:: Fonte ::
Questo che avete appena letto è un estratto di un articolo di Ciro Verratti, inviato del Corriere al Tour de France del 1970. Nel pezzo Verratti parla della vittoria del "Cannibale" della sua epoca, quell’Eddy Merckx che nel 1970, a soli 25 anni, si era già imposto come il dominatore assoluto del ciclismo mondiale completando per la prima volta nella sua carriera la doppietta Giro-Tour nello stesso anno (impresa ripetuta poi anche nel 1972 e nel 1974).

Il dibattito sui grandi campioni, i grandi dominatori, esiste quindi da quando esiste lo sport, e il ciclismo in particolare. Sono un bene o un male? Si possono considerare “spettacolari” le loro azioni anche se ammazzano la corsa da lontano? E ancora: dove finiscono i loro meriti e iniziano i limiti dei loro avversari? Tutte domande legittime, che Verratti e i suoi contemporanei si facevano ragionando su Eddy Merckx e i suoi trionfi, così schiaccianti e netti da sembrare quasi scontati. "È difficile parlare degli altri quando c’è un Merckx, perché gli altri sono troppo oscurati dalla sua luce. Quelli che hanno conquistato i posti d’onore sono in realtà ben lontani da lui come valori assoluti", proseguiva Ciro Verratti lasciando intendere che sì, Merckx era forte, fortissimo, ma che forse i suoi rivali non erano davvero all’altezza della situazione.

Il paradosso del fuoriclasse consiste quindi proprio in questa ambiguità di fondo che è dura a morire. Da una parte lo strapotere, il talento fuori dal comune, la forza straordinaria di un atleta capace di azioni impensabili; dall’altra il dubbio, le incertezze sugli avversari, sul periodo storico e sull’impatto che un dominio di quel tipo può avere sullo sport in questione. Tadej Pogacar - ma non lo scopriamo certo oggi - sta elevando il suo sport verso un’epoca d’oro, ma lo sta facendo paradossalmente riportandolo indietro, facendo riaffiorare di nuovo le stesse domande.
:::
:: Voci estratte ::
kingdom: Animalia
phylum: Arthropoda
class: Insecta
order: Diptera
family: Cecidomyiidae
:::
:: Voci estratte ::
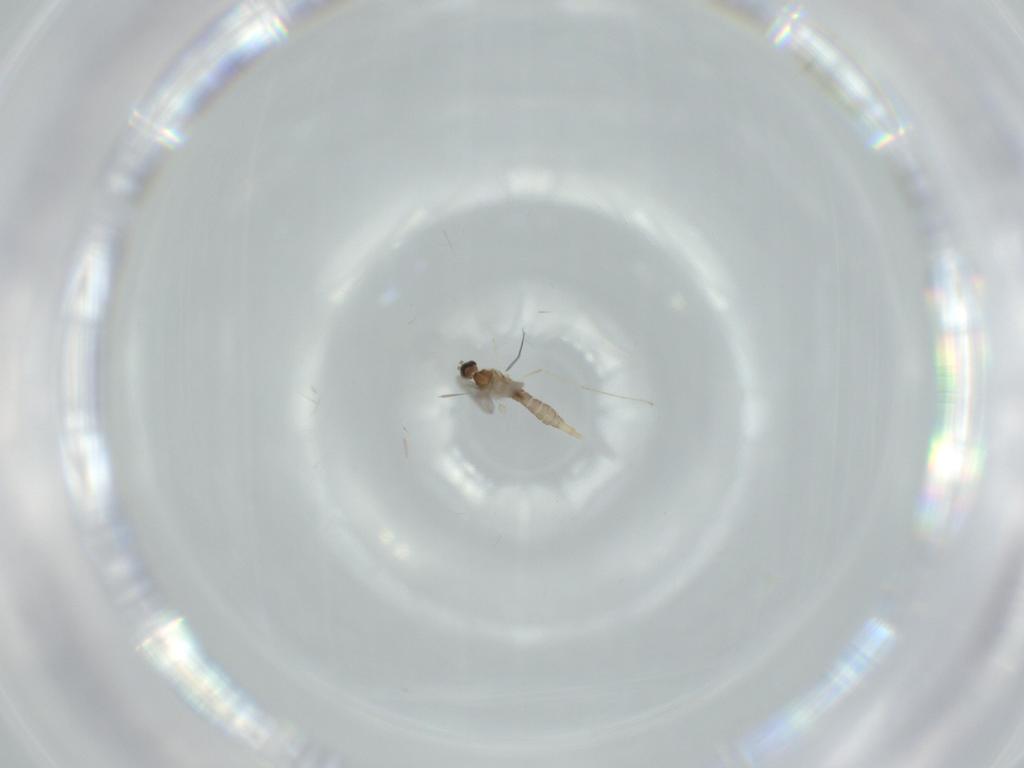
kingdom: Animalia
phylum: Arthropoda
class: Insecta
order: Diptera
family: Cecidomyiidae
:::
- _Compiti da svolgere_:
1) Aggiorna il passo del testo sul ciclismo da "Il paradosso del" a "le stesse domande.", mettendo "campione" al posto di "fuoriclasse".
2) Rispondi per favore a queste domande sul testo sul ciclismo:
(a) Di quale giornale era inviato Ciro Verratti al Tour de France del 1970?
(b) In quali anni, oltre al 1970, Merckx ripeté la doppietta Giro-Tour?
(c) Quale corridore sta elevando il suo sport verso un'epoca d'oro?
3) Riprendi il testo sul ciclismo da dove si interrompe e proseguilo.
I record riportati qui sopra non hanno alcun legame con il testo sul ciclismo.

- _Risposte_:
1)
Il paradosso del campione consiste quindi proprio in questa ambiguità di fondo che è dura a morire. Da una parte lo strapotere, il talento fuori dal comune, la forza straordinaria di un atleta capace di azioni impensabili; dall’altra il dubbio, le incertezze sugli avversari, sul periodo storico e sull’impatto che un dominio di quel tipo può avere sullo sport in questione. Tadej Pogacar - ma non lo scopriamo certo oggi - sta elevando il suo sport verso un’epoca d’oro, ma lo sta facendo paradossalmente riportandolo indietro, facendo riaffiorare di nuovo le stesse domande.

2)
(a) Del Corriere.
(b) Nel 1972 e nel 1974.
(c) Tadej Pogacar.

3)
Ho visto un re

Alla vigilia del Giro d’Italia 2024 era piuttosto scontata la vittoria di Tadej Pogacar. Nessuno avrebbe mai osato proporre un vincitore alternativo a meno di voler considerare eventuali cadute, infortuni, malattie, sciami di cavallette o tutte le piaghe d’Egitto. Senza imprevisti, ecco, Tadej Pogacar era sulla carta il più forte - nettamente - fra tutti i pretendenti alla maglia rosa.

Ce lo diceva il suo curriculum fin qui, prima di tutto: a 25 anni, lo sloveno ha già vinto due volte il Tour de France, tre volte il Giro di Lombardia, due volte la Liegi-Bastogne-Liegi, l’Amstel Gold Race, due Strade Bianche. Poi è andato a testarsi sul pavé e si è preso un Giro delle Fiandre battendo tutti gli specialisti, compresi Mathieu van der Poel e Wout Van Aert. Ma soprattutto non è mai uscito dal podio in tutti i grandi giri a cui ha partecipato nella sua carriera: ne ha vinti due, è arrivato secondo due volte e fu terzo alla Vuelta nel 2019 al suo esordio assoluto.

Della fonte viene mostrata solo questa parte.